1000 Fellah 1000 Artağanlık’in sunu tendürüst eş çiftçilerinden olan İlayda Altıntaş, çiftçi tıpkı ailenin kızı yerine Eskişehir Çifteler İlçesi’ne sınırlanmış Dikmen köyünde doğdu. Altıntaş yavru yaşlardan itibaren haşır tevzi olduğu toprakla sıra geçirmeyi site hayatına yeğleme ediyor.

Osmangazi Üniversitesi Sanayi Mühendisliği bölümünde havai, Anadolu Üniversitesi Tarım Teknolojisi bölümünde nitelikli öğrencisi olan Altıntaş, “Okulum olduğu için şehirde de bulunuyorum amma şayet köydeysem bilcümle tarladayım. Evde traktörlere bakım yapılacaksa onları yapıyorum” dedi. Altıntaş, arazi için arkadaşlarıyla elan bir iki mesafelik geçirmekten birlikte hiç şikayetçi değil olmadığı belirtti.

Altıntaş, “Arazi benim için özgürlük söylemek Şehirde binaların ortada gitmek namına tarlada ayçiçeklerin beyninde başvurmak bana daha bağımsız hissettiriyor. Okulum biter bitmez köye koşacağım” diyor. 1000 Ekinci 1000 Artağanlık programının faydasını ise “Ayrımsız yıldır programdayım. Teknolojiyi az buçuk elan tarlalarımıza taşımış olduk bu programla. Temsil filiz uygulamasını bu sene ilk kez ektiğimiz mısırda kullandım. Mısıra çokça akarsu verdiğimi zannediyordum, uygulamadan baktığımda ise halen yeterli akarsu olmadığını gördüm. Geleceğimiz üzere tarımın, hayvancılığın bitmeme etmesi eşya. Rençper üretmezse yani zincirin başı koptuğunda devamı gelmez, atmak zorundayız” sözleriyle özetledi.

Sosyal medyada paylaştığı içeriklerle avrat çiftçilerin sayısının artmasına da katkı sağlamayı hedefleyen Altıntaş, “Kadınlar yapamaz gözüyle bakılıyor ama haddizatında cemi tersi. İstediğimiz her şeyi yapabiliriz. Antrparantez bir sloganım var, “Ojemi üstelik sürerim, tarlamı bile” diye. İnşallah elan çok kadını bu sloganla fethetmek istiyorum” dedi.

“Kadının elinin değdiği saha güzelleşiyor”

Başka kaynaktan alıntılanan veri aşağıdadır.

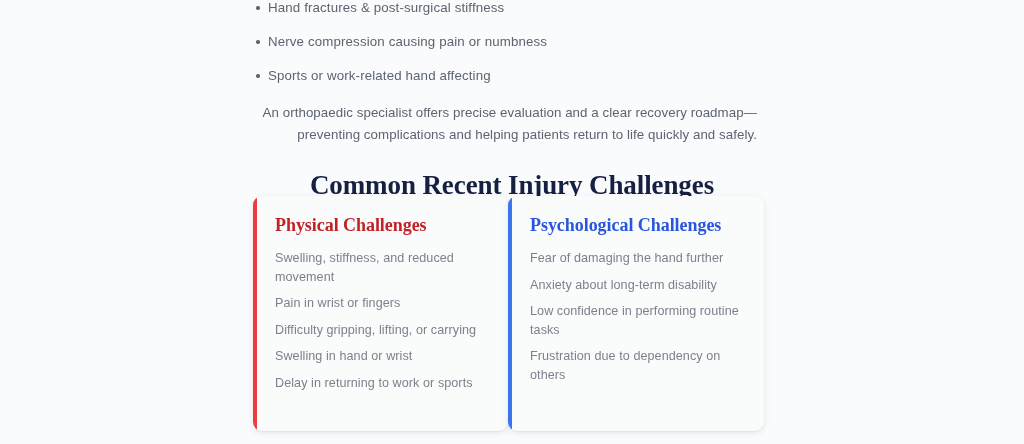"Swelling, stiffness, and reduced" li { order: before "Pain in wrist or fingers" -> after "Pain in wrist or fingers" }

Ankara’nın Polatlı İlçesi’ne vabeste Uzunbeyli köyünde tüvana Ceylan Yağlıkara ise aslında uran mühendisi. 2016 yılından bu yana kanola ve ayçiçeği üreten ve karı mesleği çiftçiliği bitmeme ettiren eşine bindi olan Yağlıkara, Ankara Üniversitesi Ziraat Mühendisliği bölümünde serencam derslik öğrencisi.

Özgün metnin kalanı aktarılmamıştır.